De massa mensen die bij de grensovergang Rafah twintig dagen lang vast zaten zijn weer naar huis. Onder druk van de VN, Kofi Annan, mochten na twintig dagen de eerste bussen rijden om zwaar zieken en zwangere vrouwen als eersten over de grens te rijden.
Op 18 juli deed Israël de grenspost Rafah dicht. De Gazastrook heeft maar twee grensposten waar Palestijnen die een vergunning hebben in en uit mogen, Erez in het noorden en Rafah, op de grens met Egypte, in het zuiden. Voor veel Gazanen die medische behandeling nodig hebben, chemotherapie of operaties, is Rafah de enige mogelijkheid om Gaza te verlaten.

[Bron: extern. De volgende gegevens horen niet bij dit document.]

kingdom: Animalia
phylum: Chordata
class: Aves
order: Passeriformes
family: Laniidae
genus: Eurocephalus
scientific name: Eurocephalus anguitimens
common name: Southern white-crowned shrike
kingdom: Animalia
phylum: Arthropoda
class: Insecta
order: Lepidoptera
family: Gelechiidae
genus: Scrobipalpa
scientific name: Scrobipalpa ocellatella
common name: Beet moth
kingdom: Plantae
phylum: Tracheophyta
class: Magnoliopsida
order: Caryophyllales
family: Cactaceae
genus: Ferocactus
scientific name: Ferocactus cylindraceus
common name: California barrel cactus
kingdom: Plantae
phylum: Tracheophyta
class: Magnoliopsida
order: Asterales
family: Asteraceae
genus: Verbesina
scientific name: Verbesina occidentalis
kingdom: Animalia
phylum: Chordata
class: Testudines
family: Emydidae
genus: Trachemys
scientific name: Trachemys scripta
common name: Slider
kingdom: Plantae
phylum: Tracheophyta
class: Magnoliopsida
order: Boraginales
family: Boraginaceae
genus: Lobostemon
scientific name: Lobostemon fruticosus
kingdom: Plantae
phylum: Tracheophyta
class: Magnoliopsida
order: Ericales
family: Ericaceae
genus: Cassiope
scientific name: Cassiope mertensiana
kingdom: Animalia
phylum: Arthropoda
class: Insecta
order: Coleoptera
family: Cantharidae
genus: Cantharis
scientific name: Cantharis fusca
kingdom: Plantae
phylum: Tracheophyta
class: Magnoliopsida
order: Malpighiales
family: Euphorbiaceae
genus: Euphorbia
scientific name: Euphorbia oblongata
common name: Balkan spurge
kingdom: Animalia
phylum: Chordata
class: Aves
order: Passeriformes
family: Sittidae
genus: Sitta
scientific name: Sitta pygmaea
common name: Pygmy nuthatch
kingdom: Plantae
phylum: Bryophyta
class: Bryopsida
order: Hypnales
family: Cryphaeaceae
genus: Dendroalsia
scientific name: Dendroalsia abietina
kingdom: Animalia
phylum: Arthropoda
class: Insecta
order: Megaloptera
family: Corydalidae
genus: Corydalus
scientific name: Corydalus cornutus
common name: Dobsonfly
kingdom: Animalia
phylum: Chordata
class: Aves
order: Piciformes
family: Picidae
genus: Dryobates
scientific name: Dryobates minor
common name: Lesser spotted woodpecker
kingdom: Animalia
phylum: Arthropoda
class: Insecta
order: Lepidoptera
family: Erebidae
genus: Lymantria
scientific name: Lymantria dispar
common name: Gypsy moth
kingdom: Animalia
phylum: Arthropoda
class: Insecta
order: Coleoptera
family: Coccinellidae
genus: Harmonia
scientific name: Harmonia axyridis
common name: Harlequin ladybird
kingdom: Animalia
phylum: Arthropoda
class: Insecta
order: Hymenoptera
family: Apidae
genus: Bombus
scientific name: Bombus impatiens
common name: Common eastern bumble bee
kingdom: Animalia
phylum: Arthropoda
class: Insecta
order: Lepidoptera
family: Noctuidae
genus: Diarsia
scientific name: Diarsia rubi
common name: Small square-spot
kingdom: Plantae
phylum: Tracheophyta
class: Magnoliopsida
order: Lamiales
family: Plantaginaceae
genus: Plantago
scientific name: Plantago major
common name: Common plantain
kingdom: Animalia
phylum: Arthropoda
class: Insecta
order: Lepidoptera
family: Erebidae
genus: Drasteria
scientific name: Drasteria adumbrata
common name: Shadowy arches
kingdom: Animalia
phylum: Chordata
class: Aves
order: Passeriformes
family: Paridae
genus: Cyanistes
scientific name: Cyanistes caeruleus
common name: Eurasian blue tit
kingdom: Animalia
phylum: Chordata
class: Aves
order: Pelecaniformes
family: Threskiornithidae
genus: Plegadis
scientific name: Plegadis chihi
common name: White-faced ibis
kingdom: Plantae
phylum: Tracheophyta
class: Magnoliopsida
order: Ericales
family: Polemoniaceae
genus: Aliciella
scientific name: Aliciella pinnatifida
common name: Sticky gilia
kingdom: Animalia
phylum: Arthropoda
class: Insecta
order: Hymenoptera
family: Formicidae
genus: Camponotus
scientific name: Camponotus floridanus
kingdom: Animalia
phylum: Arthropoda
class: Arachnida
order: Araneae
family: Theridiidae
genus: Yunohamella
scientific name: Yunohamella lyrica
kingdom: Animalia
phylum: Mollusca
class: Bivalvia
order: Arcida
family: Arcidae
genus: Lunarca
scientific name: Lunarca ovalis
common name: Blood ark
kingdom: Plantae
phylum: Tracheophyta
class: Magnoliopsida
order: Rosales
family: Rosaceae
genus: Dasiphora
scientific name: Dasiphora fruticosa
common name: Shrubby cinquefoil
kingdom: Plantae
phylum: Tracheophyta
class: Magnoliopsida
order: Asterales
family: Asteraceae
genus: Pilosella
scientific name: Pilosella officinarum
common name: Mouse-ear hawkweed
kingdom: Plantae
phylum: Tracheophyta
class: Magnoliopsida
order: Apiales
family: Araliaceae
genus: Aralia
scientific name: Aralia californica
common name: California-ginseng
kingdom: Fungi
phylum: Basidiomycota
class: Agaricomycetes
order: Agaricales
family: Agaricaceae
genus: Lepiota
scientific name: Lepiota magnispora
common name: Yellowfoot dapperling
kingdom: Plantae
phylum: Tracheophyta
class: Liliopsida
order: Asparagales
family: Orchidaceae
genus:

Dat de grenspost bij Rafah wordt gesloten is niet nieuw. Maar meestal gaat die na een dag, of twee dagen weer open. Dit keer niet. Israël zegt dat ze de grens dicht deden omdat er een dreiging was dat de grenspost opgeblazen zou worden. Drie en een half duizend mensen, voor het overgrote deel ouderen, vrouwen, kinderen en zieken (mannen onder de 35 mogen er sowieso niet uit) strandden aan de andere kant van de grens. Voor wie nog geld had was er overnachtingsmogelijkheid in een van de overvolle hotels. Maar zo’n duizend mensen van wie het geld op was wachtten bij de grens, slapend in een lege loods of buiten op stukken karton. De hitte was overdag niet te harden. Sanitair en water waren er nauwelijks. Omdat niemand wist hoe lang het ging duren kwam de hulp van onder andere het Rode Kruis maar langzaam op gang. Toen werden er tenten opgezet, voedselpakketten en water uitgedeeld.
Vier vrouwen bevielen te vroeg van een baby. Drie van de babies hebben het niet overleefd. Ze werden aan de Egyptische kant van Rafah begraven, ze mochten niet meegenomen worden over de grens. Een vierde, te vroeg geboren jongetje heeft het wel overleefd. Zijn moeder noemde hem Manfaz. Arabisch voor grenspost.
Morgen moet ik bij Erez de grens over.
Mijn collega’s komen een paar dagen later.